**Exercise instructions**: Write the next part of the yellow fever vaccination article below, beginning right after its final sentence.

**Excerpt to read**:

--------------------------------

Monday 6 October 2014, It is essential to be vaccinated against yellow fever when travelling to countries and areas where the disease is prevalent. This is according to Dr Pete Vincent of Netcare Travel Clinics and Medicross Tokai family medical and dental centre, who adds that this mosquito-borne disease is endemic in tropical and subtropical areas of Africa and South America.
“Yellow fever is a viral disease for which there is no cure. However there is an effective vaccine which will prevent it,” says Dr Vincent. Wild monkey populations are natural carriers of the virus in tropical regions. Mosquitoes acquire the virus through feeding on the blood of infected monkeys. A person bitten by an infected mosquito will most likely acquire the disease.
The illness develops within six days of being bitten by an infected mosquito. Most cases of yellow fever are mild and the symptoms typically include a fever, headache, body pains and nausea. “The virus particularly impacts the liver and a form of jaundice usually develops, causing the victim to turn a yellowish colour, which is how the disease earned its name,” explains Dr Vincent.

--------------------------------

**Extracted records**:
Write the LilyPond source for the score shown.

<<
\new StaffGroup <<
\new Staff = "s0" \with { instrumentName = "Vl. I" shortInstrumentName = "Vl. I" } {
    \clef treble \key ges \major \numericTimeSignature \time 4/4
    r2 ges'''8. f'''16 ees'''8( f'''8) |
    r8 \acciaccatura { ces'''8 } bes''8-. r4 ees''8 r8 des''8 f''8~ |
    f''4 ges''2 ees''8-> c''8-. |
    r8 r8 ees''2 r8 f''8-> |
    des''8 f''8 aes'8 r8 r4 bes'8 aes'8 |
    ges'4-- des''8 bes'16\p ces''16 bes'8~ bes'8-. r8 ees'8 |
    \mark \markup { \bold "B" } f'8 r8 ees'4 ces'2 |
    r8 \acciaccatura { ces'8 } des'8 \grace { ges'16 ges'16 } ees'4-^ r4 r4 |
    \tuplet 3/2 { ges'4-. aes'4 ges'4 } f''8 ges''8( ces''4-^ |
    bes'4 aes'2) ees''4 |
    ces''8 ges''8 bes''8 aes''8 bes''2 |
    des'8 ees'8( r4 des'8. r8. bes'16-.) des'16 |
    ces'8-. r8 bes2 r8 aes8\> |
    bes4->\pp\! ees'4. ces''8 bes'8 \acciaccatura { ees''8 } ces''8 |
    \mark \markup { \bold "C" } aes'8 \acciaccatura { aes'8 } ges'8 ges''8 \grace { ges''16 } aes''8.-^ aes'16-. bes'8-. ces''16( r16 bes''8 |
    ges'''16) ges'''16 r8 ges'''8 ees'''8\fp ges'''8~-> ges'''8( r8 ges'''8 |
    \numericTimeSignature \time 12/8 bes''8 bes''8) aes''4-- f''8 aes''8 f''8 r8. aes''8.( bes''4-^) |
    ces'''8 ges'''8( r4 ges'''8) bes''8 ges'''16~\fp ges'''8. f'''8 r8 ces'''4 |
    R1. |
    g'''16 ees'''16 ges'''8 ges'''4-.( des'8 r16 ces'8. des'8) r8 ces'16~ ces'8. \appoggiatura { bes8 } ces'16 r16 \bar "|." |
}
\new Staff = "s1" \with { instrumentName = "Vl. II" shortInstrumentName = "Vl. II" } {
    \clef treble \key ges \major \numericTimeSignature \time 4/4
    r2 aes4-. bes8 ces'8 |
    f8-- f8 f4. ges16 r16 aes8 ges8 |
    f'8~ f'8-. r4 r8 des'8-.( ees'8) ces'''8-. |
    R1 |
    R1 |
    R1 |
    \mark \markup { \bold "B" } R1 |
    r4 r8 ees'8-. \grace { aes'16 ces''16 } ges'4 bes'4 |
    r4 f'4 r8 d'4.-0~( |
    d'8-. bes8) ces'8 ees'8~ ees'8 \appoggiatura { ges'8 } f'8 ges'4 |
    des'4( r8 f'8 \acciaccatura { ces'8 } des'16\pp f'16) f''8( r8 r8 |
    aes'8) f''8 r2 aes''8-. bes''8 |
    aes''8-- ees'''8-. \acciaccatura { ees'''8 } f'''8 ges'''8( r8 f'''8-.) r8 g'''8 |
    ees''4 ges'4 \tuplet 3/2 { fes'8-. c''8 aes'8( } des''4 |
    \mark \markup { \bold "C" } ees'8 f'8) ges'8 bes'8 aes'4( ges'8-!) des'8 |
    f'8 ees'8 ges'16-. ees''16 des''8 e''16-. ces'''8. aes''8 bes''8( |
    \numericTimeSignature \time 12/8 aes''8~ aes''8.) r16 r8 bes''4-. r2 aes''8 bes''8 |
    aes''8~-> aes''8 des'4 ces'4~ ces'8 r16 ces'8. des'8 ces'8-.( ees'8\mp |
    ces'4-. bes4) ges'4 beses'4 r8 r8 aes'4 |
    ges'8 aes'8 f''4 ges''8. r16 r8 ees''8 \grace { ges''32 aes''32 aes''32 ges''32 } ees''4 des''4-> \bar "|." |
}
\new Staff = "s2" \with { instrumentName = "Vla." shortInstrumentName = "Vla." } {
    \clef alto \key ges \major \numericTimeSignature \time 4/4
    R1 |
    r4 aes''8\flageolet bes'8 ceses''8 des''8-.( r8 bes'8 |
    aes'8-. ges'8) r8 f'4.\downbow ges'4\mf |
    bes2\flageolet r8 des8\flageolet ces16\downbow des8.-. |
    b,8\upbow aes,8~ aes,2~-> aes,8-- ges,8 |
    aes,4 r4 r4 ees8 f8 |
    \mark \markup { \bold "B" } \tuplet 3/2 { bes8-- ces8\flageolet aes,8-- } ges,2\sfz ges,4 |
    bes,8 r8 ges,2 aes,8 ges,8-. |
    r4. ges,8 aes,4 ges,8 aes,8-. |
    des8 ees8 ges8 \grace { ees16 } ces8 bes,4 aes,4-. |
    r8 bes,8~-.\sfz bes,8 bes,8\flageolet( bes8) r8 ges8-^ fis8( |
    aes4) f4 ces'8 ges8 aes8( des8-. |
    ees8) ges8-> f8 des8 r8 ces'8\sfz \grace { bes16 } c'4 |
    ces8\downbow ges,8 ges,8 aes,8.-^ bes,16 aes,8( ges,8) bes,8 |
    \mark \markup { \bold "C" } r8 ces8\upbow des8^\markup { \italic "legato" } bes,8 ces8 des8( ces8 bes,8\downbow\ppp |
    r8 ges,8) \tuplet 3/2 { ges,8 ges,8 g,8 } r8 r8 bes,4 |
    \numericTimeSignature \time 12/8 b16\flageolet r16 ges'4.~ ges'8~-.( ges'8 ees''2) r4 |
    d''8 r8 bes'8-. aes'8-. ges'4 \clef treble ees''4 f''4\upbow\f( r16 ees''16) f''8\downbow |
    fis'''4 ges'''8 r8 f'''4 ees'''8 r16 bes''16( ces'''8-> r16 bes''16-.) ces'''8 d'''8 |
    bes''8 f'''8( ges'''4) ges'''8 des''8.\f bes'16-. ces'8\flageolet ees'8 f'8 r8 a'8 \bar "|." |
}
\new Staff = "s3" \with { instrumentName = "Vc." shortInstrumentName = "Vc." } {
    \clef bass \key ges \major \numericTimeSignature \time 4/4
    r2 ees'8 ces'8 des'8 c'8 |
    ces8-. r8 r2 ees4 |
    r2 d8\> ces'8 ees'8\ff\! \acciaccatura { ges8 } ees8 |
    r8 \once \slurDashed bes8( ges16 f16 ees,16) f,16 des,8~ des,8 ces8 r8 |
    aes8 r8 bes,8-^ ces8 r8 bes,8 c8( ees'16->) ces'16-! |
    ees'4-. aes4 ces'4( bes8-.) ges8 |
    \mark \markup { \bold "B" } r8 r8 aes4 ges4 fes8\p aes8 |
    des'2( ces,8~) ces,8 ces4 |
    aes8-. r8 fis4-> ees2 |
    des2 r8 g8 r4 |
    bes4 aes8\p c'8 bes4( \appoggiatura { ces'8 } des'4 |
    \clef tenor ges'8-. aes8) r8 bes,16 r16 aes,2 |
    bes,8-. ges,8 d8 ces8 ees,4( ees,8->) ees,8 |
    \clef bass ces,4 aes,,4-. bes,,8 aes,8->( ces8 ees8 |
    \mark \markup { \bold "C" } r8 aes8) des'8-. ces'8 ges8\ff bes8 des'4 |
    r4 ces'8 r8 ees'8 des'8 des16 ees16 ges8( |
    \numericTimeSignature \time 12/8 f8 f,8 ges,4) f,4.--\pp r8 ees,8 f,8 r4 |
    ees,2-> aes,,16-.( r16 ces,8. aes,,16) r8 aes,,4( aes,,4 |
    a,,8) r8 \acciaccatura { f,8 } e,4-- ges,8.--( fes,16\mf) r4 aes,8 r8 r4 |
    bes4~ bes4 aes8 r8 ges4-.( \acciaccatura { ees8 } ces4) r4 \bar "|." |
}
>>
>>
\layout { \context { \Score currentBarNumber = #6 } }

--------------------------------

**Exercise result**:
“There is no cure for yellow fever, which usually runs its course and can be treated with painkillers that are not aspirin based, and by keeping patients hydrated. However if the disease progresses to the ‘toxic phase’ it can cause internal bleeding followed by a coma and even death in certain cases,” says Dr Vincent.
If you are planning on travelling to certain areas in Africa and Central and South America, you will require a yellow fever vaccination, which is available at any Netcare Travel Clinic. Travellers immunised against yellow fever are issued with an internationally recognised vaccination certificate, which is inspected by immigration officials.
According to Dr Vincent, international health regulations concerning yellow fever vaccinations are stringent, and unvaccinated travellers or people travelling without their vaccination certificate may be denied entry or even face quarantine in certain circumstances.
This strict control and regulation is maintained to ensure that both individual travellers and the broader communities are protected against outbreaks of the disease. South Africa is currently yellow fever free, however it does have mosquitos, which are capable of transmitting the virus. Therefore health authorities work very hard to prevent the inadvertent introduction of the yellow fever virus to these mosquitoes.
So if you are planning on travelling outside our borders, be sure to find out whether a yellow fever vaccine is compulsory for the area you will be visiting and make an appointment to get your yellow fever vaccination. The vaccination provides solid immunity against the disease for 10 years.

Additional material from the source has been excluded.